According to Syrian Orthodox sources, the militants went door to door in the neighborhoods of Hamidiya and Bustan al-Diwan, forcing Christians to flee, without giving them the chance to take their belongings. The "Faruq Brigade" is run by armed elements of Al-Qaeda and various Wahhabi groups and includes mercenaries from Libya and Iraq.
The Vatican representative at Aleppo, Apostolic Vicar Monsignor Giuseppe Nazzaro told the Fides news service, "We have no sources to confirm this information directly, but we can say that these relationships are beginning to break down the wall of silence built up to now by the press worldwide. In this situation Islamist and terrorist movements are making headway".
The Msgr. Nazzaro recalled "Last Sunday, a car bomb exploded in Aleppo packed with TNT, in the vicinity of the school of the Franciscan fathers. By a miracle a massacre of children was avoided, at the Center of catechesis of the Church of St. Bonaventure: only because the Franciscans, sensing danger, made the children leave 15 minutes before the usual time. Other bombs exploded in Damascus: these are bad signs for religious minorities". On the prospects of the situation, the Vicar says, "I am confident that peace can return: for this we Christians count on constant praying".

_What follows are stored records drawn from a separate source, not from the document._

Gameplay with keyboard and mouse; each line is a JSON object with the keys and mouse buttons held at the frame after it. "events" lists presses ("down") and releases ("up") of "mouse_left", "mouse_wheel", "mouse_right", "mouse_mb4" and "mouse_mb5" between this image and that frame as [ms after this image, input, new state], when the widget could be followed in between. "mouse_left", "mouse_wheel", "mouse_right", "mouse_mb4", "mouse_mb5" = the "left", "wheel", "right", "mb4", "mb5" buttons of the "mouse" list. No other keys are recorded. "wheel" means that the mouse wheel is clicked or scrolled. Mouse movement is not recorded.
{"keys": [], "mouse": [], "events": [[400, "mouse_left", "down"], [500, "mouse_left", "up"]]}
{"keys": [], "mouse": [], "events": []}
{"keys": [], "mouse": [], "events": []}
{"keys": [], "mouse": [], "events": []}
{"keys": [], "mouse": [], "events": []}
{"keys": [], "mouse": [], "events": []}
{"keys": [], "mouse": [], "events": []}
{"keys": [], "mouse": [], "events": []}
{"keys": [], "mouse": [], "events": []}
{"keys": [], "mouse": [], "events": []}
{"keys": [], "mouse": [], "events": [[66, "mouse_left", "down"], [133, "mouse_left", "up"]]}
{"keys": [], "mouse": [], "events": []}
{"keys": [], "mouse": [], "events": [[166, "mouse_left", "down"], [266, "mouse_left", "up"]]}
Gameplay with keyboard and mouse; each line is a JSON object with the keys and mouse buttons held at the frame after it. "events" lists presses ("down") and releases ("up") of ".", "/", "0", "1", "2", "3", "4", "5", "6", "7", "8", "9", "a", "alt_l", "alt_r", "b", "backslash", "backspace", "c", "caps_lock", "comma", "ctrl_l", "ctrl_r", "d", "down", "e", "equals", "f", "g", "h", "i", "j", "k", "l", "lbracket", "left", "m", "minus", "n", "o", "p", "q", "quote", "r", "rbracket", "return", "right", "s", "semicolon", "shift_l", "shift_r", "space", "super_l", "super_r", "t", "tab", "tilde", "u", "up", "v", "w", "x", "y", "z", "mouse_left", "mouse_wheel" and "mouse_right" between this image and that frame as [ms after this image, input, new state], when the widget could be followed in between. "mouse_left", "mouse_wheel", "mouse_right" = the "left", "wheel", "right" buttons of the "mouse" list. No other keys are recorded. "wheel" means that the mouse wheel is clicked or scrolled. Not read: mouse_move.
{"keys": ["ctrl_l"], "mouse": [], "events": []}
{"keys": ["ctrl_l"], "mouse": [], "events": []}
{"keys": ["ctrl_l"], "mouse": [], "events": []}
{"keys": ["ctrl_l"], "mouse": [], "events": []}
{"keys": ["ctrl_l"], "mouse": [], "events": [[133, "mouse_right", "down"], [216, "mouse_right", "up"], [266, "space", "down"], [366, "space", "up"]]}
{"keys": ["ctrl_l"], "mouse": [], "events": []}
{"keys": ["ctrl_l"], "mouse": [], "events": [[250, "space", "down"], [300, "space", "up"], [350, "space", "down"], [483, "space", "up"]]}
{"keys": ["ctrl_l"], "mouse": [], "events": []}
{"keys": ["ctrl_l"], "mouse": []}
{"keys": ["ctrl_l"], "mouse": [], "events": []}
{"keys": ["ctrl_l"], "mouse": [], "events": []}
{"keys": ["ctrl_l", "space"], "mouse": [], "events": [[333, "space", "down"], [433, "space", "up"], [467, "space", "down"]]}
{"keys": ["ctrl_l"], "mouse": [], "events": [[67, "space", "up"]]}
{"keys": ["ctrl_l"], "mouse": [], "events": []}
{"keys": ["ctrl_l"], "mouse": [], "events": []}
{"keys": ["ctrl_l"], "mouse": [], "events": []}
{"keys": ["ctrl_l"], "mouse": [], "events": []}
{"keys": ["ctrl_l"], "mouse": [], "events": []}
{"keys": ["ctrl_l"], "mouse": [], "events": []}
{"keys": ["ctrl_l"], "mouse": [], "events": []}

Meanwhile, in Homs, Jesuit priests and religious have decided to stay in the city to provide comfort and humanitarian assistance to people in need, fulfilling their mission as "bridge builders" between cultures and religions. The Jesuits say they are inspired to inculcate tolerance, cultural and religious pluralism, while calling for dialogue and respect for human dignity and values of the Gospel. The Jesuits in Syria are engaged in interfaith dialogue, education and rural development projects.